Hay códigos de honor que precisan una caligrafía ruda, un trasfondo épico que justifique el despliegue de la violencia. No una violencia al modo en que Tarantino la filma: sobredimensionada, magistral para su disfrute visual, pero totalmente roma en perfiles dramáticos. Yo prefiero a Sam Peckinpah o a Samuel Fuller, que son ( tal vez ) los dos referentes inmediatos a la hora de ejercer esa manía innecesaria, aunque cinéfila ( la cinefilia como capricho de ocioso ) de occidentalizar el cine asiático.
Hana-bi ( Flores de fuego ) es el retrato de un hombre manejado por circunstancias que le sobrepasan - ¿ quién no ? - : enfermedad terminal de su esposa, el compañero que ha quedado parapléjico en una redada y el clan de mafiosos que le persigue con aviesas y fúnebres intenciones.

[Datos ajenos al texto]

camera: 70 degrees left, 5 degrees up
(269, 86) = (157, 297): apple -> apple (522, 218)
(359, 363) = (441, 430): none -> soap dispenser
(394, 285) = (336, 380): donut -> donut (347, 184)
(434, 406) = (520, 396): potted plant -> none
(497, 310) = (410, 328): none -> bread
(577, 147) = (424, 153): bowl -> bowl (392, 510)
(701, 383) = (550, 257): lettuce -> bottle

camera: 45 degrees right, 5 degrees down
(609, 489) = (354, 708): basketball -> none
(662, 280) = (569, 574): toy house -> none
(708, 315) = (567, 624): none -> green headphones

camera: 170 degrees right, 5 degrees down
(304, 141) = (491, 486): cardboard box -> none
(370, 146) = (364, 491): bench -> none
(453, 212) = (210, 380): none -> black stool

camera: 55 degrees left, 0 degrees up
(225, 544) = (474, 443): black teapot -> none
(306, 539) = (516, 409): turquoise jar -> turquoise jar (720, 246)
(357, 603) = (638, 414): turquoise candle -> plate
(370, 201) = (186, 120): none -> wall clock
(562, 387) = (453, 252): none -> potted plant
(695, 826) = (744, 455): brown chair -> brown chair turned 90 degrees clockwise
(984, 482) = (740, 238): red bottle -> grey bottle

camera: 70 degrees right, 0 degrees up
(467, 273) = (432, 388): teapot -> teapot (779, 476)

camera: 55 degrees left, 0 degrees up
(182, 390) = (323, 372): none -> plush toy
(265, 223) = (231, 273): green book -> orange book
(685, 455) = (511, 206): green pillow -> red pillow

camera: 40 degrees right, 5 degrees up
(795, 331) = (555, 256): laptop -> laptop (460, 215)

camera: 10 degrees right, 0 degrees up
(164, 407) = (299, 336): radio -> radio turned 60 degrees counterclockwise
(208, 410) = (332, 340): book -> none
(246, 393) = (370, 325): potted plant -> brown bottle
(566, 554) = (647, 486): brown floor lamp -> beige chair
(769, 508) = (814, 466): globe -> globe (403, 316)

Y es la muerte ( precisamente ) la que dicta todo el guión. La muerte escoltada por la ternura o por la belleza o por la melancolía.
El trazo escueto, casi frágil, estalla cuando es preciso en un torrente visual poderoso, en escenas de acción hipnóticas que son flanqueadas por imprevistos y bellísimos recesos en los que los personajes, a los que sabemos abocados a un destino fatal, se detienen a contemplar el mar no un paisaje nevado con la delicadeza con la que lo haría un personaje en un film de Bergman o de Kurosawa.
Este thriller tambaleante ( no lo parece en su arranque ) es un poema fúnebre, una especie de canto a la vida desde la anuencia de su fuga. Quizá despiste al espectador profano en la filmografía de Takeshi Kitano o al que únicamente considere los fotogramas a la americana, los que destilan violencia, sangre y adrenalina a borbotones, que de todo esto hay y en suficientes dosis como para contentar a ese sesgado público. Pero Kitano no puede contener su aliento poético y sube su cámara al cielo o la deja reposar sobre el mar: nos amansa en la tempestad, nos conduce como quiere al terreno que más le place para, al final, hacernos descarrillar en el abrupto drama de un destino inaplazable, orquestado fabulosamente desde las sombras de ese cielo o desde las crestas nerviosas del infinito mar. Esta respiración lírica también es posible apreciarla en los variados dibujos que van apareciendo a lo largo de la película y que son obra del propio director ( y actor Beat Takeshi )
Fue premiada con el León de Oro en el Festival de Venecia en 1.997 y supuso el reconocimiento internacional a la labor de un hombre que posee un muy peculiar sentido de la violencia y de cómo narrarla, matrimoniando minimalismo y espectáculo, haciendo que sus yakuzas, esos gangsters del sol naciente, hechizados por algún conjuro ancestral, inexpresivos y letales, hieráticos y errabundos, constituyan una casta de leales arquetipos de su universo dramático, que también acude a estos mimbres, al hechizo, a la conjura y a la parquedad de gestos para explicitar una enormidad de recursos y un abanico casi inabarcable de mensajes.